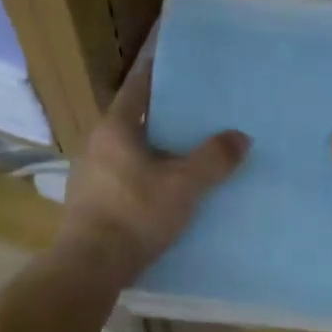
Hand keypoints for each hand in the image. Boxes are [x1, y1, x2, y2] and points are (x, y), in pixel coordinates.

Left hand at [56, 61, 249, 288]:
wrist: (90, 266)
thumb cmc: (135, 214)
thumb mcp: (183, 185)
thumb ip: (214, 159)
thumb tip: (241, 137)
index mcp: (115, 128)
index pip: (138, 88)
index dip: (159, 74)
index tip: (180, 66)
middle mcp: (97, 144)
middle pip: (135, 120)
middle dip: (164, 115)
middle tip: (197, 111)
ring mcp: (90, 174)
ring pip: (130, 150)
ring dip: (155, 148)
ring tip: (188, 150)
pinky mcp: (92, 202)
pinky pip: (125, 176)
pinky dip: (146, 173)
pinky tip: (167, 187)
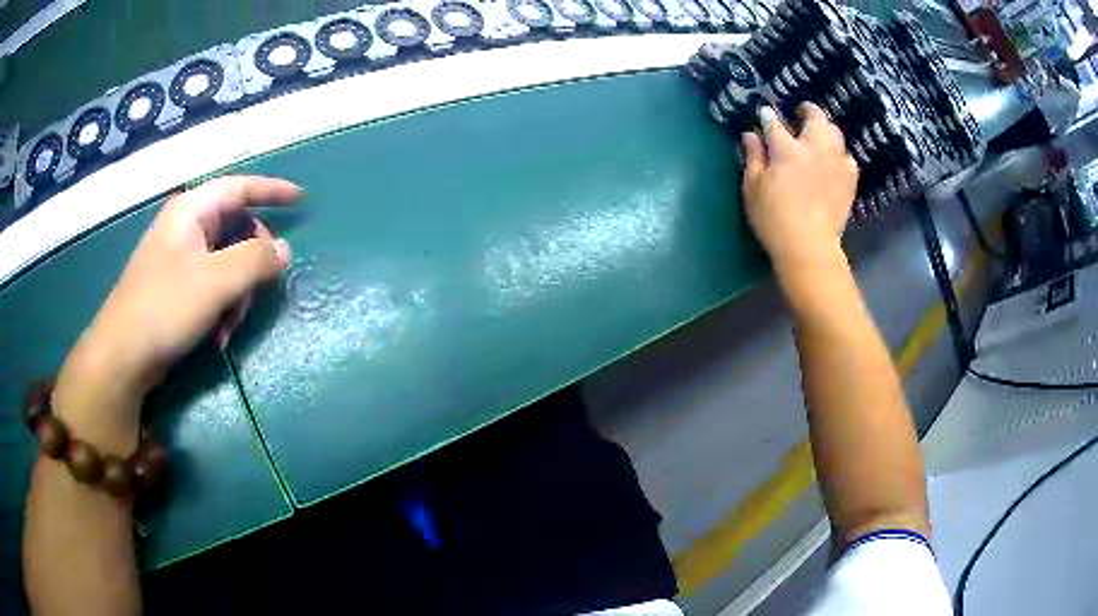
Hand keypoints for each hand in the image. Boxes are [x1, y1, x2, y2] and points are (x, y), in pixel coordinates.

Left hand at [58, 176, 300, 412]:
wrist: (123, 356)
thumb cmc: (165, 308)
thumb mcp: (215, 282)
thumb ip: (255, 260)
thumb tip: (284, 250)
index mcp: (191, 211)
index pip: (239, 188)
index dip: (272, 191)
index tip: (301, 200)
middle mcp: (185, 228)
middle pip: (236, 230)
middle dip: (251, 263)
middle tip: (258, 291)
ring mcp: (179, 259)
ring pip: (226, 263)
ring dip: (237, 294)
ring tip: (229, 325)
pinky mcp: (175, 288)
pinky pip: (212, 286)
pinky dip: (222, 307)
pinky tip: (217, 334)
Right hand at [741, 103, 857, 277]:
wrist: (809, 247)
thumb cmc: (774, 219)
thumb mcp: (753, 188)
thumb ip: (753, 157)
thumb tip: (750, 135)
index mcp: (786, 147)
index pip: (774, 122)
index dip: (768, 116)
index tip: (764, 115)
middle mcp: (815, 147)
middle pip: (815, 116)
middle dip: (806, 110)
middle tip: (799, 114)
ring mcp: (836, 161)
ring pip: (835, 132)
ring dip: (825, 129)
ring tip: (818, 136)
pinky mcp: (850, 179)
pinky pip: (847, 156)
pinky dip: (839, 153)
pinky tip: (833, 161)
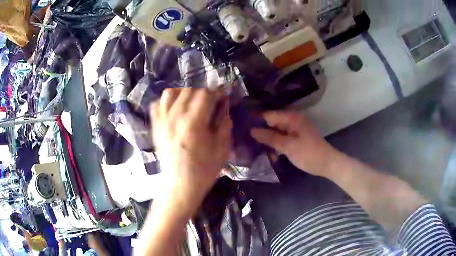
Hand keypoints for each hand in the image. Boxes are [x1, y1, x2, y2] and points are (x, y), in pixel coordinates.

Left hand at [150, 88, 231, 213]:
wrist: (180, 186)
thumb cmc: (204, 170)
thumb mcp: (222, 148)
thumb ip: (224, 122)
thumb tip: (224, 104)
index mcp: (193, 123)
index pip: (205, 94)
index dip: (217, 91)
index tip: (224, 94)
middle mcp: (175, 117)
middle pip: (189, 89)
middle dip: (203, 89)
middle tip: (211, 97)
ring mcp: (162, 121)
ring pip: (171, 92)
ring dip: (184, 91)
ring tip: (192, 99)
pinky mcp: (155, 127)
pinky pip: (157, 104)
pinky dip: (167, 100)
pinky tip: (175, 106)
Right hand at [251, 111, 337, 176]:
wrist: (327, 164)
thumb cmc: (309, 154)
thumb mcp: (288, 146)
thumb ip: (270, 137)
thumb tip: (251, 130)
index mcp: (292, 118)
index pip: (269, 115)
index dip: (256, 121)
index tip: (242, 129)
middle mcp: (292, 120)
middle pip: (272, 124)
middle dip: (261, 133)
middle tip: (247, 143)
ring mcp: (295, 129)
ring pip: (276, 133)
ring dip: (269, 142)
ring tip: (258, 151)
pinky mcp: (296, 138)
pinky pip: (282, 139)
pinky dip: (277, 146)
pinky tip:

* * * *

◆ **EXERCISE REQUIREMENTS**: In the records above, copy exactly everything from the line that has "middle tip: (799, 114)" down to the line that has "index tip: (242, 129)", both ends included, and leave out the pictures.

◆ **SOLUTION**:
middle tip: (799, 114)
ring mcp: (836, 161)
ring pip: (835, 132)
ring dip: (825, 129)
ring tip: (818, 136)
pinky mcp: (850, 179)
pinky pip: (847, 156)
pinky dip: (839, 153)
pinky tip: (833, 161)
Hand keypoints for each hand in the image. Boxes are [x1, y1, x2, y2] and points are (x, y), in pixel coordinates.

Left hand at [150, 88, 231, 213]:
wrist: (180, 186)
thumb cmc: (204, 170)
thumb mcp: (222, 148)
thumb ip: (224, 122)
thumb tip: (224, 104)
index mcp: (193, 123)
index pip: (205, 94)
index dip: (217, 91)
index tip: (224, 94)
middle mcp: (175, 117)
middle pip: (189, 89)
middle dip: (203, 89)
middle tip: (211, 97)
ring mcp: (162, 121)
ring pip: (171, 92)
ring dip: (184, 91)
ring tip: (192, 99)
pinky mcp: (155, 127)
pinky pip: (157, 104)
pinky dip: (167, 100)
pinky tip: (175, 106)
Right hand at [251, 111, 337, 176]:
wrist: (327, 164)
thumb cmc: (309, 154)
thumb mcp: (288, 146)
thumb ip: (270, 137)
thumb tip: (251, 130)
index mcp: (292, 118)
index pip: (269, 115)
index dip: (256, 121)
index tip: (242, 129)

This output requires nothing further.